Ale ten film był cudowny .. opowiadał historię o dwóch zupełnie innych ludziach , których połączyła choroba .
Trzeba mieć tylko na to trochę czasu i wykrzesać odrobinę empatii .
... to zrozumie się ten film .
Emeryci podobno chwalą sobie ten film :D A skoro masz w sobie aż tyle empatii to wstąp do zakładu Sióstr Miłosierdzia :D
i co to niby miało być ?
możesz mi wierzyć lub nie , ale emeryTKĄ to ja nie jestem .
film jest o starych zwyklych ludziach wiec cop ma sie do cholery dziac? to nie ten gatunek ze nalezy oczekiwac wartkiej akicji i pif-paf!
mi sie podobal, 8/10
swietne aktorstwo, ciekawy pomysl choc bez fajerwerkow i wartkiej akcji to i tak wciaga
ale patrzac na filmy ktore najwyzej oceniles to wcale mnie nie dziwi dlaczego ten ci sie nie podobal
Film nie musi wyróżniać się wartką akcją i pif-paf, aby był ciekawy. Przedstawia on dwóch mężczyzn już w podeszłym wieku, którzy mogą się pogodzić z taką wiadomością. Co innego gdyby dotyczyło to młodych osób. Przecież mają one całe życie przed sobą itd. Nie zauważyłem w tym filmie dobrej gry aktorskiej również, ale lubię tych aktorów. Ale skoro komuś się podobał to nie mogę wmówić, że mu się nie podobał :D
raczej przedstawia 2mezczyzn ktorzy sie tej wiadomosci nie spodziewali, to nie ludzie po 80
to nie sa emeryci, nie mam pojecia czy latwiej sie pogodzic z wiadomoscia ze niedlugo sie umrze majac lat 50 niz majac np 30 ale wiem ze film jest raczej przejmujacy, temat umierania to raczej nie jest latwy temat i popularny jak chodzi o kino
Ja ten film odczytałem troszkę inaczej, ale z Tobą można przynajmniej podyskutować na poziomie, a nie jak z tą rozwydrzoną dziewczynką junesgirl :) Pozdrawiam :D
Tak .. temat śmierci jest na pewno trudny do przedstawienia , tak żeby wzruszył i nie znudził . Myślę , że dari_stog po prostu nie lubi takich dramatów ..... bo z tego co widzę , woli "zmierzch" : )
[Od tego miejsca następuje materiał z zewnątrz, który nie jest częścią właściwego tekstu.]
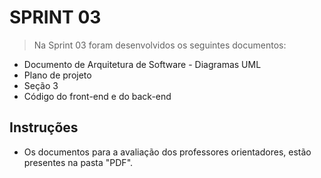 
# SPRINT 03

> Na Sprint 03 foram desenvolvidos os seguintes documentos: 
  - Documento de Arquitetura de Software - Diagramas UML 
  - Plano de projeto
  - Seção 3
  - Código do front-end e do back-end

## Instruções
* Os documentos para a avaliação dos professores orientadores, estão presentes na pasta "PDF".
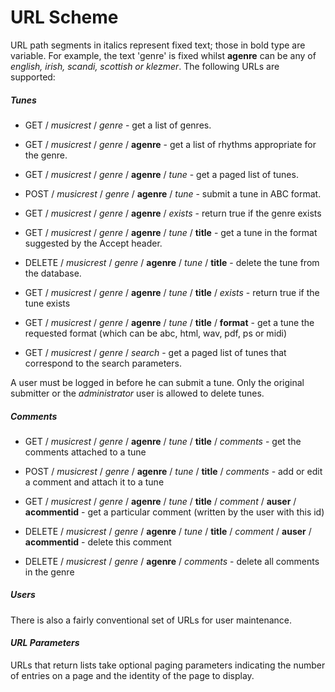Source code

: # URL Scheme


URL path segments in italics represent fixed text; those in bold type are variable.  For example, the text 'genre' is fixed whilst **agenre** can be any of _english, irish, scandi, scottish or klezmer_. The following URLs are supported:

##### Tunes

*  GET / _musicrest_ / _genre_ - get a list of genres.

*  GET / _musicrest_ / _genre_ / **agenre** - get a list of rhythms appropriate for the genre.

*  GET / _musicrest_ / _genre_ / **agenre** / _tune_ - get a paged list of tunes.

*  POST / _musicrest_ / _genre_ / **agenre** / _tune_ - submit a tune in ABC format.

*  GET / _musicrest_ / _genre_ / **agenre** / _exists_ - return true if the genre exists

*  GET / _musicrest_ / _genre_ / **agenre** / _tune_ / **title** - get a tune in the format suggested by the Accept header.

*  DELETE / _musicrest_ / _genre_  / **agenre** / _tune_ / **title** - delete the tune from the database.

*  GET / _musicrest_ / _genre_ / **agenre** / _tune_ / **title** / _exists_ - return true if the tune exists

*  GET / _musicrest_ / _genre_ / **agenre** / _tune_ / **title** / **format** - get a tune the requested format (which can be abc, html, wav, pdf, ps or midi)

*  GET / _musicrest_ / _genre_ / _search_ - get a paged list of tunes that correspond to the search parameters.

A user must be logged in before he can submit a tune. Only the original submitter or the *administrator* user is allowed to delete tunes.  


##### Comments

*  GET / _musicrest_ / _genre_ / **agenre** / _tune_ / **title** / _comments_ - get the comments attached to a tune

*  POST / _musicrest_ / _genre_ / **agenre** / _tune_ / **title** / _comments_ - add or edit a comment and attach it to a tune

*  GET / _musicrest_ / _genre_ / **agenre** / _tune_ / **title** / _comment_ / **auser** / **acommentid** - get a particular comment (written by the user with this id)

*  DELETE / _musicrest_ / _genre_ / **agenre** / _tune_ / **title** / _comment_ / **auser** / **acommentid** - delete this comment

*  DELETE / _musicrest_ / _genre_ / **agenre** / _comments_  - delete all comments in the genre

##### Users

There is also a fairly conventional set of URLs for user maintenance.

#### _URL Parameters_

URLs that return lists take optional paging parameters indicating the number of entries on a page and the identity of the page to display. 
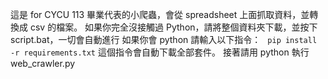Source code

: 這是 for CYCU 113 畢業代表的小爬蟲，會從 spreadsheet 上面抓取資料，並轉換成 csv 的檔案。
如果你完全沒接觸過 Python，請將整個資料夾下載，並按下 script.bat，一切會自動進行
如果你會 python 請輸入以下指令：
` pip install -r requirements.txt` 
這個指令會自動下載全部套件。
接著請用 python 執行 web_crawler.py
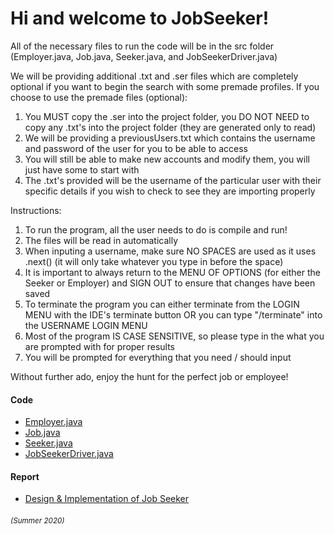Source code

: # Hi and welcome to JobSeeker!

All of the necessary files to run the code will be in the src folder (Employer.java, Job.java, Seeker.java, and JobSeekerDriver.java)

We will be providing additional .txt and .ser files which are completely optional if you want to begin the search with some premade profiles.
If you choose to use the premade files (optional):
   1) You MUST copy the .ser into the project folder, you DO NOT NEED to copy any .txt's into the project folder (they are generated only to read)
   2) We will be providing a previousUsers.txt which contains the username and password of the user for you to be able to access
   3) You will still be able to make new accounts and modify them, you will just have some to start with
   4) The .txt's provided will be the username of the particular user with their specific details if you wish to check to see they are importing properly

Instructions:
   1) To run the program, all the user needs to do is compile and run!
   2) The files will be read in automatically
   3) When inputing a username, make sure NO SPACES are used as it uses .next() (it will only take whatever you type in before the space)
   4) It is important to always return to the MENU OF OPTIONS (for either the Seeker or Employer) and SIGN OUT to ensure that changes have been saved
   5) To terminate the program you can either terminate from the LOGIN MENU with the IDE's terminate button OR you can type "/terminate" into the USERNAME LOGIN MENU
   6) Most of the program IS CASE SENSITIVE, so please type in the what you are prompted with for proper results
   7) You will be prompted for everything that you need / should input

Without further ado, enjoy the hunt for the perfect job or employee!

#### Code
- [Employer.java](https://github.com/brownlk99/Research-and-Projects/blob/main/JobSeeker/src/Employer.java)
- [Job.java](https://github.com/brownlk99/Research-and-Projects/blob/main/JobSeeker/src/Job.java)
- [Seeker.java](https://github.com/brownlk99/Research-and-Projects/blob/main/JobSeeker/src/Seeker.java)
- [JobSeekerDriver.java](https://github.com/brownlk99/Research-and-Projects/blob/main/JobSeeker/src/JobSeekerDriver.java)

#### Report
- [Design & Implementation of Job Seeker](https://github.com/brownlk99/Research-and-Projects/blob/main/JobSeeker/Group%203%20Project.pdf)

###### <sub> *(Summer 2020)* </sub>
Najbardziej z tego filmu podobał mi się manewr volvo c30 w wykonaniu Pattinsona lub jego kaskadera :D Naprawde warto to obejrzeć :D Obrót o 180 stopni z biegu wstecznego, coś pięknego :D Ciekawe czy junesgirl to potrafi :D
Typowe myślenie młodych ludzi - skoro ktoś jest stary, to nie powinien przejmować się śmiercią, co za problem, swoje przeżył... Ja tymczasem pamiętam słowa mojego dziadka, który w wieku 70 lat mówił: a co to się pożyło, nawet nie wiadomo, kiedy zleciało... I na jakiej podstawie można określić, że ktoś pożył już wystarczająco długo i z myślą o śmierci powinien się bez większych problemów pogodzić?
Co do gry aktorskiej, to zgadzam się z El_Magiko - była świetna, ale z drugiej strony nie ma co się dziwić :)
No pewnie. Uważam, że naprawdę dobrze odegrany film. Bardzo fajna ekranizacja książki.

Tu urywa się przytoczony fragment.